Work request ▸
Lines in the entries below where the word "none" shows up should each be copied.

:: Supplied data ::

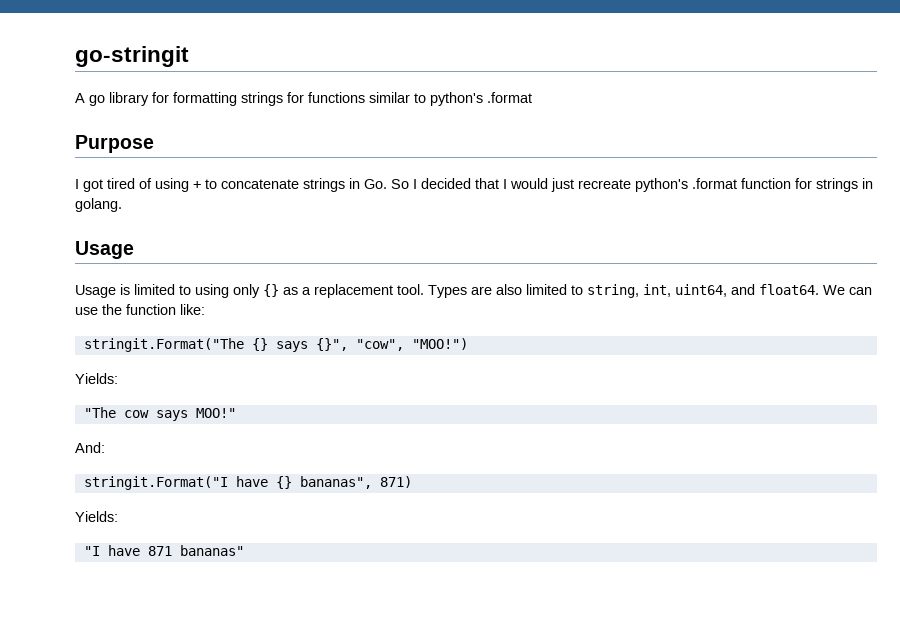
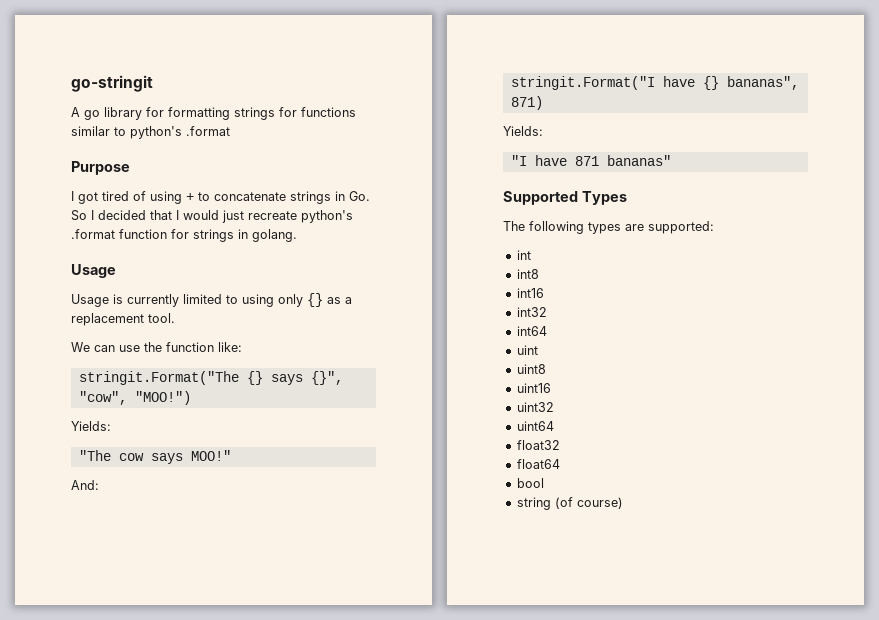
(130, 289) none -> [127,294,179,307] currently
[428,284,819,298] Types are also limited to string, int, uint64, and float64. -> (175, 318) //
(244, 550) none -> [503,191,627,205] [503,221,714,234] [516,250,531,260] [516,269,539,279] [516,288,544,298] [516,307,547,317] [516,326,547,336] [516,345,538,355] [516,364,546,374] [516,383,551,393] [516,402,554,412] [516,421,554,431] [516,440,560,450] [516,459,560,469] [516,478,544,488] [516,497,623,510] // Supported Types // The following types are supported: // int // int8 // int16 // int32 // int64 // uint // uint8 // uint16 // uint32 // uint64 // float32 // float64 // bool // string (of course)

:::
:: Supplied data ::

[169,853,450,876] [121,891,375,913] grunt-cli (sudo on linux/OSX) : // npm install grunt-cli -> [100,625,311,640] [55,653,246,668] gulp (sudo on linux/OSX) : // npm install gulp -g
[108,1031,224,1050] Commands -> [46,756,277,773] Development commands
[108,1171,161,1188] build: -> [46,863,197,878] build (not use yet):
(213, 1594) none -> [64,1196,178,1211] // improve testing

:::
:: Supplied data ::

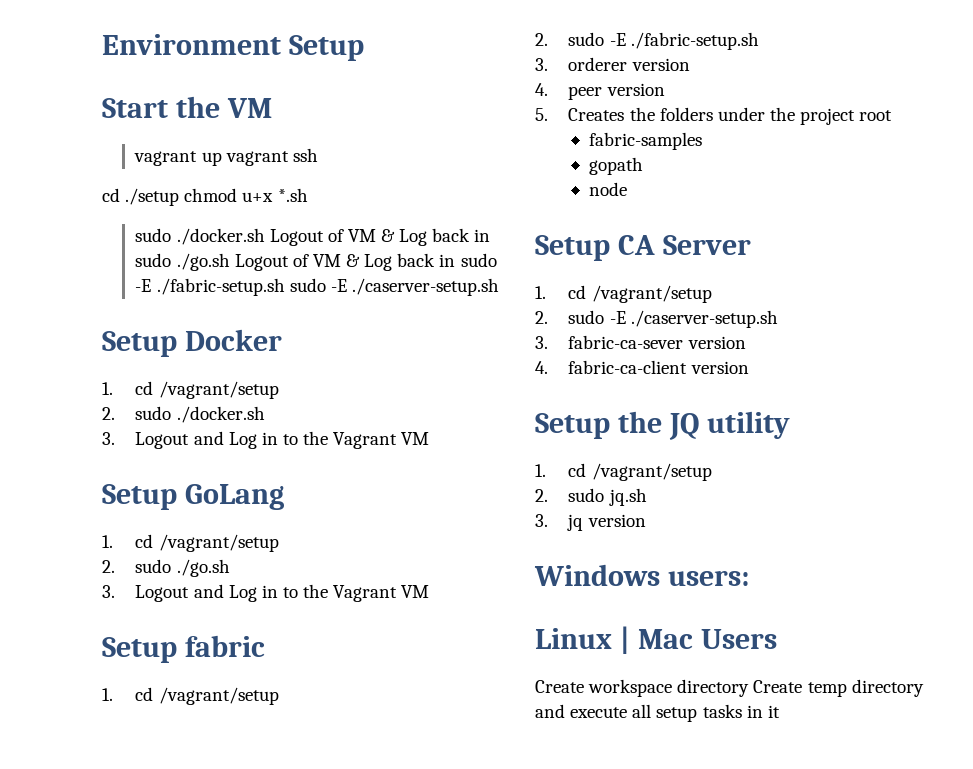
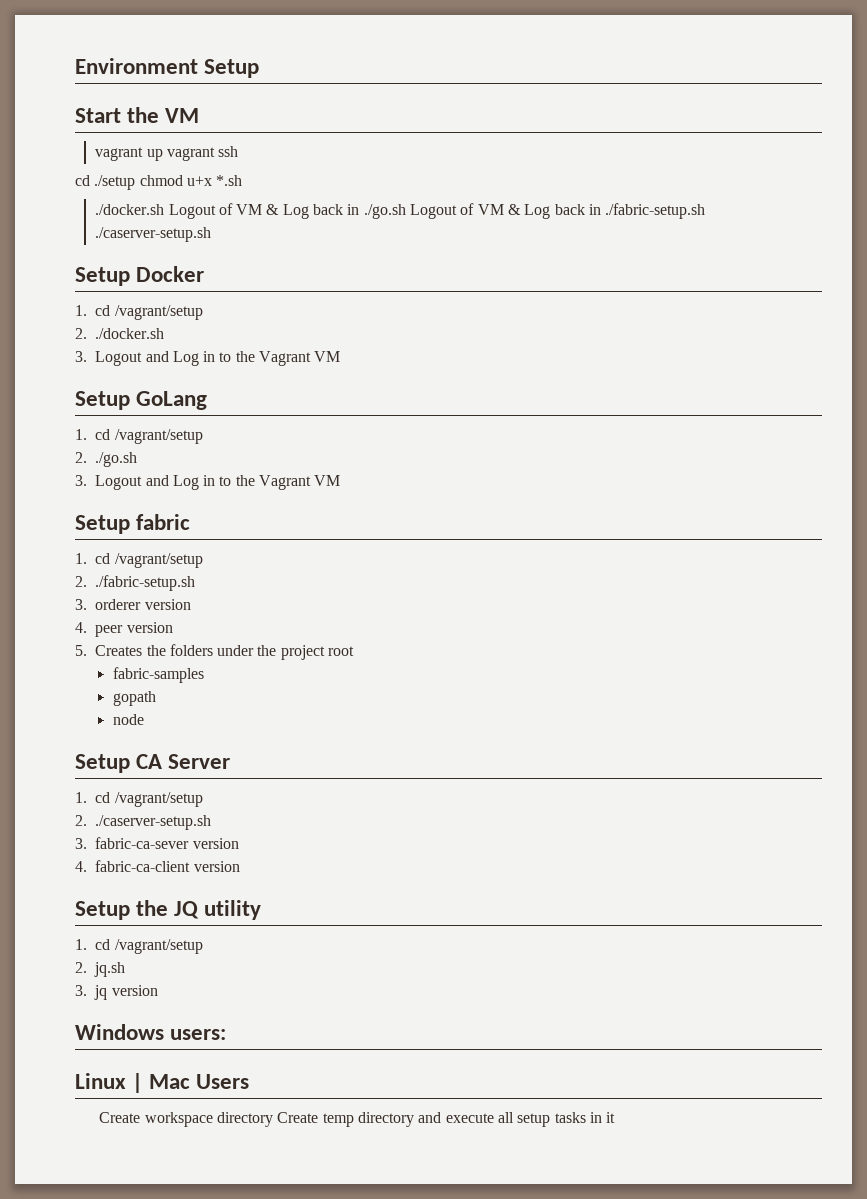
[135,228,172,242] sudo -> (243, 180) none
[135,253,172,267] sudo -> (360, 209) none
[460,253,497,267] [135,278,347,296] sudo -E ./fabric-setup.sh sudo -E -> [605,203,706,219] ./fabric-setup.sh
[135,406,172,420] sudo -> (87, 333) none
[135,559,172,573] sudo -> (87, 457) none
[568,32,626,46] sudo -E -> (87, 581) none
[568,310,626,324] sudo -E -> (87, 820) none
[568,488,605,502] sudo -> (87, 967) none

:::

Solution for this exercise ▸
(130, 289) none -> [127,294,179,307] currently
(244, 550) none -> [503,191,627,205] [503,221,714,234] [516,250,531,260] [516,269,539,279] [516,288,544,298] [516,307,547,317] [516,326,547,336] [516,345,538,355] [516,364,546,374] [516,383,551,393] [516,402,554,412] [516,421,554,431] [516,440,560,450] [516,459,560,469] [516,478,544,488] [516,497,623,510] // Supported Types // The following types are supported: // int // int8 // int16 // int32 // int64 // uint // uint8 // uint16 // uint32 // uint64 // float32 // float64 // bool // string (of course)
(213, 1594) none -> [64,1196,178,1211] // improve testing
[135,228,172,242] sudo -> (243, 180) none
[135,253,172,267] sudo -> (360, 209) none
[135,406,172,420] sudo -> (87, 333) none
[135,559,172,573] sudo -> (87, 457) none
[568,32,626,46] sudo -E -> (87, 581) none
[568,310,626,324] sudo -E -> (87, 820) none
[568,488,605,502] sudo -> (87, 967) none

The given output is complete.